Not Prioritizing Debt
Failing to recognize debt repayment as a top financial priority leads to continue mismanaging money and delays getting out of debt. Paying off debt faster requires focusing on it above other financial goals until balances reach zero. Lack of urgency extends repayment timelines.
Disorganization
Poor record-keeping and tracking of monthly debt payments makes it harder to analyze your situation and repayment options accurately. Disorganization leads to missed payments, late fees, and misunderstanding the true payoff timeline. Get organized to get out of debt faster.
The road to becoming debt-free has many obstacles. But identifying the specific hurdles keeping you stuck in debt allows you to address them directly and permanently. With diligence, budgeting, responsibility, accountability, and financial guidance, you can take control of your debt situation and work towards freedom.
What if my debt is old?
Debt doesn’t usually go away, but debt collectors do have a limited amount of time to sue you to collect on a debt. This period of time is called the “statute of limitations,” and it usually starts when you first miss a payment on a debt. After the statute of limitations runs out, your unpaid debt is considered to be “time-barred.” That means the collector can no longer sue — or threaten to sue — you to pay the debt because so much time has passed. It’s against the law for a debt collector to sue you for not paying a debt that’s time-barred. If you do get sued for a time-barred debt, tell the judge that the statute of limitations has run out.
How long the statute of limitations lasts depends on what kind of debt it is and the law in your state — or the state specified in your credit contract or agreement creating the debt.
Under the laws of some states, if you make a payment or even acknowledge in writing that you owe the debt, then the debt isn’t time-barred anymore. The clock resets and a new statute of limitations period begins.

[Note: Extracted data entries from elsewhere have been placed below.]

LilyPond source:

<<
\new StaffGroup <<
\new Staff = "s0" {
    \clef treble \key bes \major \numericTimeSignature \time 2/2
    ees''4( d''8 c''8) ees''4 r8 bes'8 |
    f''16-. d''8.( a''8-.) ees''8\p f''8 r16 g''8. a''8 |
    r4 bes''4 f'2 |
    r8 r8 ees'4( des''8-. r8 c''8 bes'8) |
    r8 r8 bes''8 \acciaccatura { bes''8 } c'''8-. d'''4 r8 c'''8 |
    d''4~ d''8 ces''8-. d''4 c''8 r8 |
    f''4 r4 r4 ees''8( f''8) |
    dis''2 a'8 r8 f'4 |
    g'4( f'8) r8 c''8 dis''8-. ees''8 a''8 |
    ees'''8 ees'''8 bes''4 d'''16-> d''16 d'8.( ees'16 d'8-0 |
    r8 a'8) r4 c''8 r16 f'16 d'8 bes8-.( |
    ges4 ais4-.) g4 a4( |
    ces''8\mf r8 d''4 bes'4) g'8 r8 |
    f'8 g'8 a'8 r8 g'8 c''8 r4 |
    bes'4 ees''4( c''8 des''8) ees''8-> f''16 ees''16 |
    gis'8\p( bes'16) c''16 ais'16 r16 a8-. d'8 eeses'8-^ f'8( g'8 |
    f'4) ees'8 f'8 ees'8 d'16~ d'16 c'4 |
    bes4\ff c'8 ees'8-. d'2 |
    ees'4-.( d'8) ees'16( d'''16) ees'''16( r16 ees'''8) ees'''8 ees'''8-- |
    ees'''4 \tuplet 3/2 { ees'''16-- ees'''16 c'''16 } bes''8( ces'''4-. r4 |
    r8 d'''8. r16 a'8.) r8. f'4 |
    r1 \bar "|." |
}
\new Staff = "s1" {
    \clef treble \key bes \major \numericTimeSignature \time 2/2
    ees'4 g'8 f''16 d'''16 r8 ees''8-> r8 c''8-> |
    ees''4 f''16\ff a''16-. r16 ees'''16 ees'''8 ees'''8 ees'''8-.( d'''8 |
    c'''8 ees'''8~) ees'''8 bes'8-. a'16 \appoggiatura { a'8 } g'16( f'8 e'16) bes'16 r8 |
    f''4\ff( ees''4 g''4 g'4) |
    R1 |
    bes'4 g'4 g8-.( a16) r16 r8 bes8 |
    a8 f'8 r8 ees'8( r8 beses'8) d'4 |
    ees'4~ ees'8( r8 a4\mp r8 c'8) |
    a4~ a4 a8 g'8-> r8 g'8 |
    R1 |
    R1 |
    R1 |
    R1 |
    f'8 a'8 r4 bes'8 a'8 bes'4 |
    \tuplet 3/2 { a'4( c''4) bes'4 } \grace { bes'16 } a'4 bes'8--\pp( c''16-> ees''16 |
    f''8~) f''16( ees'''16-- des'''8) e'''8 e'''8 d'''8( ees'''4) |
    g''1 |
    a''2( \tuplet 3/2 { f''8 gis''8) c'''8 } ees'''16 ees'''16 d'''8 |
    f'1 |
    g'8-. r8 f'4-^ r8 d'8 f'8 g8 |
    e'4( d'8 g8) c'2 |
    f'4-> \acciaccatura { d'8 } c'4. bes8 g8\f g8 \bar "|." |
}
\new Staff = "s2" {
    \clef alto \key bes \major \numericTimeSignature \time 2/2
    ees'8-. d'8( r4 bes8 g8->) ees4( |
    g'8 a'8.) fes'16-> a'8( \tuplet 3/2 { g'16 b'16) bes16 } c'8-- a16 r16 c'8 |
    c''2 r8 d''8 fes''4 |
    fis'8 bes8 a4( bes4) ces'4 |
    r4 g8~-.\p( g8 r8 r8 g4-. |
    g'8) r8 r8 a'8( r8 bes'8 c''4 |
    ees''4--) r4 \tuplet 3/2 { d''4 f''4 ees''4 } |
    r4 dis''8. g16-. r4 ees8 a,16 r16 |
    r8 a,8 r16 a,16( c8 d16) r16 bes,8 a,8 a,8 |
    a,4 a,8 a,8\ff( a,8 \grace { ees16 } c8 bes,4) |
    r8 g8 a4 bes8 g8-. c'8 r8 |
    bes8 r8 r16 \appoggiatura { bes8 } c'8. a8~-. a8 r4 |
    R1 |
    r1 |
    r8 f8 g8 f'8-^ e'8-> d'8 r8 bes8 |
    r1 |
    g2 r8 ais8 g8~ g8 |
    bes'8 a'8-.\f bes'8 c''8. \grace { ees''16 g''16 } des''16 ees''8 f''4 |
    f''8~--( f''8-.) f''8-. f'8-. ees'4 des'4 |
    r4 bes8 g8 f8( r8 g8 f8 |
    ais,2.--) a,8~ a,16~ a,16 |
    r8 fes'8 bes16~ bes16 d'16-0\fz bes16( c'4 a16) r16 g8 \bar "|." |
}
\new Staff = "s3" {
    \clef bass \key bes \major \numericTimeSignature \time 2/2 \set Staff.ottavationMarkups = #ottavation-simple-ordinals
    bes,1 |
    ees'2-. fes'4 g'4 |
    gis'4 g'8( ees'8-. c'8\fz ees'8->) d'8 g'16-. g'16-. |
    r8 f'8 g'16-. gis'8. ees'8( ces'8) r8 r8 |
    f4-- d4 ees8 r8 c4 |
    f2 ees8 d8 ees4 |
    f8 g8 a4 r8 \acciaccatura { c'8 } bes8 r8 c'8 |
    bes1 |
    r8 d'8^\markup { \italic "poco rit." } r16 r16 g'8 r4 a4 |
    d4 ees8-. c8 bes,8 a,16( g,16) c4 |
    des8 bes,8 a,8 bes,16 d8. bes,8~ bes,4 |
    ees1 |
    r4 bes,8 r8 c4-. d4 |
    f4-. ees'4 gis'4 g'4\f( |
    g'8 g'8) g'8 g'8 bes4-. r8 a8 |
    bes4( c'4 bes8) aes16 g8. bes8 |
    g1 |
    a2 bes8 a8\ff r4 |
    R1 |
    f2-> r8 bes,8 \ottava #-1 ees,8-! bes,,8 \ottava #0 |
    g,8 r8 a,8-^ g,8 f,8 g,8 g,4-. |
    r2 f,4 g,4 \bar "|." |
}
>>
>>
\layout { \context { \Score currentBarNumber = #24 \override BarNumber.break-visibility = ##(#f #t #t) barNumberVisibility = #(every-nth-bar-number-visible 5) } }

What debt won’t be erased by filing for personal bankruptcy?
Filing for personal bankruptcy usually won’t erase child support, alimony, fines, taxes, and most student loan obligations, unless you can prove undue hardship. And, unless you have an acceptable plan to catch up on your debt under Chapter 13, bankruptcy usually doesn’t let you keep property when your creditor has a lien or financial interest in it.
The Hardest Part of Getting Out of Debt
FAQ
Why is it difficult to get out of debt?
There are several reasons why some people find it difficult to pay off their debts: Income Instability: Many individuals face fluctuations in their income due to job loss, reduced hours, or changes in employment. This instability can make it hard to keep up with regular payments.
Is $20,000 in debt a lot?
If you’re carrying a significant balance, like $20,000 in credit card debt, a rate like that could have even more of a detrimental impact on your finances. The longer the balance goes unpaid, the more the interest charges compound, turning what could have been a manageable debt into a hefty financial burden.
What is the 777 rule with debt collectors?
How do I get myself out of extreme debt?
The most popular solutions for people in your situation are: Debt consolidation and cut-off of credit until you’ve paid a considerable portion Balance transfer to a lower interest card Call your creditors and work out a payment plan with them The longer you wait, the worse your financial situation will become.